Hi there helpful people,

I’ve run some experiments and have a few types of data relating to sections of tissue. We call this multi-modal sample analysis. One data set consists of a 3D array of hyperspectral data (128 x 128 pixels x 800 wavenumbers/bands), and each wavenumber has an absorbance value associated with it. I also have matching visible images which I plan to load as array data for visible image analysis. My goal is to integrate the hyperspectral data and the visible image data for analysis.

I’m considering loading the hyperspectral data into SciDB as a 2D array with two attributes (wavenumber and absorbance). Then, creating another 2D array (x=128, y=128 pixels) with a second set of attributes to capture the visible image data. With this design the wavenumber attribute will have the same 800 values repeated for each pixel in the hyperspectral image. The arrays could then be aligned by the pixel coordinates (x, y).

My questions:
Is this a good/bad design?! Are there reasons to load the hyperspectral data as a 3D array (128 x 128 x 800) with a single attribute (absorbance)?
I have 40 odd samples which I plan to analyse in one large dataset. Should I create a different array for each sample, or try to combine the samples into a single array somehow?

I would appreciate any advice or examples that are available.




As for the second question, I would definitely create one large array instead of many small arrays.

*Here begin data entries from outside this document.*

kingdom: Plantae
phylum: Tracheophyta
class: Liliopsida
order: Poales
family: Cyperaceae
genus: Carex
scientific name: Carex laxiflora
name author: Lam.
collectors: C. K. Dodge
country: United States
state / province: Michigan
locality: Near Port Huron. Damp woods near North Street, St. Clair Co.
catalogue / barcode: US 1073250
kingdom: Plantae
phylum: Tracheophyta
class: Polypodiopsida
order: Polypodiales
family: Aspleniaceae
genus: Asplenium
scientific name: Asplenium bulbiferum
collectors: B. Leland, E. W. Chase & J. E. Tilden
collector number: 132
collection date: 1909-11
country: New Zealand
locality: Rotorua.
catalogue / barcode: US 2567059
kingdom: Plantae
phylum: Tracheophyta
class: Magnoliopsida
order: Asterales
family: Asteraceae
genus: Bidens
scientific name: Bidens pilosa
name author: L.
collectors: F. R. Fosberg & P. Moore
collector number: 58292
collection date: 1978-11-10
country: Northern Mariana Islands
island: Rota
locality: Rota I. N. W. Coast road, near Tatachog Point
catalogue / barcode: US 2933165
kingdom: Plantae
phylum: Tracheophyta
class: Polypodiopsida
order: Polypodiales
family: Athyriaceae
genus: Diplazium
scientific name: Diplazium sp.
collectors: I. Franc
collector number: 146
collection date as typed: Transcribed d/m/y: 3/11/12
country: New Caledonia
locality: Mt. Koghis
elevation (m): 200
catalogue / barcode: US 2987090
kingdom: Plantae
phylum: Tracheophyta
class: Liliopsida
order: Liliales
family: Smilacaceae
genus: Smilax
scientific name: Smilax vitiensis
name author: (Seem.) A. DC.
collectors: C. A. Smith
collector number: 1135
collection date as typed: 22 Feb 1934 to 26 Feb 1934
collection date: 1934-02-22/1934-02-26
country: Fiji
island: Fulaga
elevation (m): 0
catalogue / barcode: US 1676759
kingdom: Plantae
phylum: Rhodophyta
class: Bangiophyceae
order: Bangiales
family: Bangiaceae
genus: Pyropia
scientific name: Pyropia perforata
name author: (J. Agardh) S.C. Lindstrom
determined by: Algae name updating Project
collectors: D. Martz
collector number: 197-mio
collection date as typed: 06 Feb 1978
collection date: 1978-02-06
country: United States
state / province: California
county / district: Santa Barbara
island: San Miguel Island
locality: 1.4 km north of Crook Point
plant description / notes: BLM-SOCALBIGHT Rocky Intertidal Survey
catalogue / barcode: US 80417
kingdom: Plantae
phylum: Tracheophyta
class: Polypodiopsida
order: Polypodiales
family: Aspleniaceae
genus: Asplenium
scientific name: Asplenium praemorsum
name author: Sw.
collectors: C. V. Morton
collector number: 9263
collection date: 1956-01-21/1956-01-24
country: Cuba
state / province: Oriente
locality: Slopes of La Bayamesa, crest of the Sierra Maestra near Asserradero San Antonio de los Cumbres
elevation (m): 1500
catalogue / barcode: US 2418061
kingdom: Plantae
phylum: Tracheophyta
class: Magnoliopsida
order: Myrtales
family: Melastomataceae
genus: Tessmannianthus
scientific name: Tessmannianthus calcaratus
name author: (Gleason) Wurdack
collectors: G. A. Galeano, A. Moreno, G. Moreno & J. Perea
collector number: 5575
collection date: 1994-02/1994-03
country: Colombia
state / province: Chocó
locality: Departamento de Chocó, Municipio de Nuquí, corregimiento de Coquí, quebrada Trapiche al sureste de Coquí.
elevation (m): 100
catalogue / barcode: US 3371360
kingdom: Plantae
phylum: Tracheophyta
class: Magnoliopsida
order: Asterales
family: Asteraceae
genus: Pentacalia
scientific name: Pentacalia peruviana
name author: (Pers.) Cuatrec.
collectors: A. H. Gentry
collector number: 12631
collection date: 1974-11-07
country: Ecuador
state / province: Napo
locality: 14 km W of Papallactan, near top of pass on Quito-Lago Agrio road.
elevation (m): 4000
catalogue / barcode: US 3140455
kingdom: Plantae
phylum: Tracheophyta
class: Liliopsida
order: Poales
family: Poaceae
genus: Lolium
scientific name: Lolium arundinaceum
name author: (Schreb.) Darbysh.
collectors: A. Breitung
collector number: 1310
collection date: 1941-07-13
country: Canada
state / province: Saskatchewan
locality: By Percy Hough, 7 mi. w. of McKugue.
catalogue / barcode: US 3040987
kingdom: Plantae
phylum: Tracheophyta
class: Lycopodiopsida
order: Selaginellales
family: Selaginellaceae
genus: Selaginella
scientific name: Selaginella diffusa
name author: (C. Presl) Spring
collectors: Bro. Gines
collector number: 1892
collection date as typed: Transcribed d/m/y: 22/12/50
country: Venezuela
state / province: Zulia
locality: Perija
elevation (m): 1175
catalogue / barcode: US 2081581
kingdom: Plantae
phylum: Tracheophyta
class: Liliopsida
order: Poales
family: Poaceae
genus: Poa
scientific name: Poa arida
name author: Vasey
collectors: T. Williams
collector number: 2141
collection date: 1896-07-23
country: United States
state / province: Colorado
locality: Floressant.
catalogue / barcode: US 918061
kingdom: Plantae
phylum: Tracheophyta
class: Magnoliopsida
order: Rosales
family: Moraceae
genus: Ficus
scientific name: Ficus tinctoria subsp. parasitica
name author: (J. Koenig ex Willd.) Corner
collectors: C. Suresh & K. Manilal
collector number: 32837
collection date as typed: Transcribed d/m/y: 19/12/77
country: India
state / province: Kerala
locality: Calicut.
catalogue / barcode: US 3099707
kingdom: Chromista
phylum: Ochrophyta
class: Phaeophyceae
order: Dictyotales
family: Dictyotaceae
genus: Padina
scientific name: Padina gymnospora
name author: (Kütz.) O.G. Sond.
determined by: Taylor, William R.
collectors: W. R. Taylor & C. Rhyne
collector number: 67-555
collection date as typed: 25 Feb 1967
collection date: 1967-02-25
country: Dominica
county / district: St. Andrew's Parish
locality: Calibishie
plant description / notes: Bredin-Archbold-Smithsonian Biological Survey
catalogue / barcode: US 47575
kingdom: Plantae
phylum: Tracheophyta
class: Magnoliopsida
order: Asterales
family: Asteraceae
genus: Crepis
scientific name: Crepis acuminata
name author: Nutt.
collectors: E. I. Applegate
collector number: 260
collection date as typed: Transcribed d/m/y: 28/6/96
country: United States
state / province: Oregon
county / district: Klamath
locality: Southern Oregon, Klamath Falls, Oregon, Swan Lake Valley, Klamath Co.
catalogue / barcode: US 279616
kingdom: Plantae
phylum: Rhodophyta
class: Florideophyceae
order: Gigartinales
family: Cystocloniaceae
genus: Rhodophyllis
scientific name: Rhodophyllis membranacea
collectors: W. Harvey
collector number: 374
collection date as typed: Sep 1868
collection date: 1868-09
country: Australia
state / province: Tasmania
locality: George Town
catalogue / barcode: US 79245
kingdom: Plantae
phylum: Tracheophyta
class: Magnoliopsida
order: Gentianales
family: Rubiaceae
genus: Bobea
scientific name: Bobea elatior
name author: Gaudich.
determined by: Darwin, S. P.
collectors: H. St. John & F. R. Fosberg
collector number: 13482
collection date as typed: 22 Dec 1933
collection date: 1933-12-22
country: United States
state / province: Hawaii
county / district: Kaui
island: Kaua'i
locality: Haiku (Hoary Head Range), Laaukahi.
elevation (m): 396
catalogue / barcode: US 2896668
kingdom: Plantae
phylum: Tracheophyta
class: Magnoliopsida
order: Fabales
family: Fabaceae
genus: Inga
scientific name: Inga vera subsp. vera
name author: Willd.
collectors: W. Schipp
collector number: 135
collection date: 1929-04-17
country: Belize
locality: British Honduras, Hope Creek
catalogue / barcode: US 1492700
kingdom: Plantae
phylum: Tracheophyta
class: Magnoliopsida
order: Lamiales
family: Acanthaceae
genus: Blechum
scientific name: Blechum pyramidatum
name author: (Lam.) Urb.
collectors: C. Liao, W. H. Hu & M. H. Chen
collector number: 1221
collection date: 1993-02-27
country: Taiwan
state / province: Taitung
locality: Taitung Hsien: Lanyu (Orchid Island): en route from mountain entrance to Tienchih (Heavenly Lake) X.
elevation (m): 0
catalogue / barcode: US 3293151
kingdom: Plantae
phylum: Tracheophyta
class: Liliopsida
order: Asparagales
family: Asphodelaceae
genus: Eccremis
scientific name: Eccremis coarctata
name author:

The first question, I don’t fully groc. It seems the choices are either
option1 [x,y,z]
option2 <a0, a1, … a800> [x,y]

If a0…n are the same type and class of value I would tend towards option1. The only advantage option2 can offer is more expression flexibility. With option2 you can easily run expressions like
((a0 + a1a2a3 / a4) + a5*a6)/a7…

Option1 still lets you do things like that but you’d need to use slices and joins.


Thanks so much for your advice apoliakov :smiley: I will attempt a single 3D array containing all the samples.